Picking joint bandwidth of 0.223

Lastly we have: Running score and preranked list are traditional methods for visualizing the results of Gene Set Enrichment Analysis (GSEA). These visualizations help to understand how a particular gene set is enriched along the ordered gene list, as well as how the enrichment score changes as you progress through the gene list.

p1 <- gseaplot(ego3, geneSetID = 1, by = "runningScore", title = ego3$Description[1])
p2 <- gseaplot(ego3, geneSetID = 1, by = "preranked", title = ego3$Description[1])

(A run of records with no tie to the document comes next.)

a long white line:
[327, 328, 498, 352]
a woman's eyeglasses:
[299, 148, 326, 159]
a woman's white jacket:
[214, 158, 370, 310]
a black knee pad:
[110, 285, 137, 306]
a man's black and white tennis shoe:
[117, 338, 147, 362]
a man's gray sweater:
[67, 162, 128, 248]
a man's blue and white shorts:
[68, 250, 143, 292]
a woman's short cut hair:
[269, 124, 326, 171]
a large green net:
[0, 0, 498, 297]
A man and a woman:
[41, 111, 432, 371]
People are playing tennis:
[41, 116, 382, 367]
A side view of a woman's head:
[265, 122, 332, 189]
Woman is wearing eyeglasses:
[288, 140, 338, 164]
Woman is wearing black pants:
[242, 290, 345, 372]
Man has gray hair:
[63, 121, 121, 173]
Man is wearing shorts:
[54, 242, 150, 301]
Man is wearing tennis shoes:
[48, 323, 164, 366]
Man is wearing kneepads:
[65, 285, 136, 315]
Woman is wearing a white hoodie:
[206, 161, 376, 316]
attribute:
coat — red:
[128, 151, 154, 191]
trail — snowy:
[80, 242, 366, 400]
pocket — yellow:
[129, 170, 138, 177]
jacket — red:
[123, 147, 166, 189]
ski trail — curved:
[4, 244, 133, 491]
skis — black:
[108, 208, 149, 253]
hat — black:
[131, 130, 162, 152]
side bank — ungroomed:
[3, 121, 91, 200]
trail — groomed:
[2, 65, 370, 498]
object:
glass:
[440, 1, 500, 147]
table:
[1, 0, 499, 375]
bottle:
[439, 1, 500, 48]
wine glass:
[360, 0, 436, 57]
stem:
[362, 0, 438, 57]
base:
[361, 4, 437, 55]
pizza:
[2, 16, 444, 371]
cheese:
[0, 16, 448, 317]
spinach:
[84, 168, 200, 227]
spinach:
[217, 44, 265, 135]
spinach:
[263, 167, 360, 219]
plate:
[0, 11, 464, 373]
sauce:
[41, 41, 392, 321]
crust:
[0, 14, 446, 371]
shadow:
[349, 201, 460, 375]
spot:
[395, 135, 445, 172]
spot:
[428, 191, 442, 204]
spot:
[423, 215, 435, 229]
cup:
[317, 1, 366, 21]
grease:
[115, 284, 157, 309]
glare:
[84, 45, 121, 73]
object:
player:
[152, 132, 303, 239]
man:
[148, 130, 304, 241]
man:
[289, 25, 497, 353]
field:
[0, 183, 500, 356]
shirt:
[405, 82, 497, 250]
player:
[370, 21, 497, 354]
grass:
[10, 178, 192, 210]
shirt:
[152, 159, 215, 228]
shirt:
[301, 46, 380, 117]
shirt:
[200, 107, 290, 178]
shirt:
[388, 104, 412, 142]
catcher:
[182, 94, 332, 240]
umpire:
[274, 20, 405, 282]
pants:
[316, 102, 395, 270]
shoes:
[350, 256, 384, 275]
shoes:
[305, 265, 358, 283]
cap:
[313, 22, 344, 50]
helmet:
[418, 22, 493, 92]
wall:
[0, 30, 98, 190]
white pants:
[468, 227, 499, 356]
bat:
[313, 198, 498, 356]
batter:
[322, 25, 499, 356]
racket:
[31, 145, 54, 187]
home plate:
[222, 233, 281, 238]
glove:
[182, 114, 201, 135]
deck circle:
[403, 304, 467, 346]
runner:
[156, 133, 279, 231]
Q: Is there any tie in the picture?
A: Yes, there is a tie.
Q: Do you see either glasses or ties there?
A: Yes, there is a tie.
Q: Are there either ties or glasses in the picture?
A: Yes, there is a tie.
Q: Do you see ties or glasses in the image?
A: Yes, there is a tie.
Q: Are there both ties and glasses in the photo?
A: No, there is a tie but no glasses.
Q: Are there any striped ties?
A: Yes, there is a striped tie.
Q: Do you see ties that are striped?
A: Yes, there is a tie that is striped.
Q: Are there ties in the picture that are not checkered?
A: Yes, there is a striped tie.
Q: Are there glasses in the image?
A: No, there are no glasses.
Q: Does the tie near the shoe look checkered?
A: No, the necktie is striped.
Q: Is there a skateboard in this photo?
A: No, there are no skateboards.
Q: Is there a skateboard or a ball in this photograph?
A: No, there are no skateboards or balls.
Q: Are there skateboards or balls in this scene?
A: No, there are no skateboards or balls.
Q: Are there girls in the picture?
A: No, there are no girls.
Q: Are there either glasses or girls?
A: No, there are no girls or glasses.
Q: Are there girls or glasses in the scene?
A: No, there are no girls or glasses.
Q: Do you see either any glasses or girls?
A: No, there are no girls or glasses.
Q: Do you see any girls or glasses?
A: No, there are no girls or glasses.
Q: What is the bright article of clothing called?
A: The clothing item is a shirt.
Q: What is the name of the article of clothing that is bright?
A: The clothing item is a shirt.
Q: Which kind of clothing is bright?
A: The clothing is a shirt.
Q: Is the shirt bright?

options(repr.plot.height=10)
cowplot::plot_grid(p1, p2, ncol=1, labels=LETTERS[1:3])

Running Score Plot Interpretation

The running score plot illustrates how the enrichment score (ES) accumulates as you move through the ranked gene list. The key features to observe are:

Sharp Peaks: A sharp rise indicates that a cluster of genes from the pathway is highly ranked, contributing strongly to enrichment.
Peak Position: The x-axis location of the peak corresponds to where the pathway’s genes are most enriched within the ranked list.
Running Score Return: If the score drops back down, it suggests that the pathway genes are not uniformly distributed across the gene list.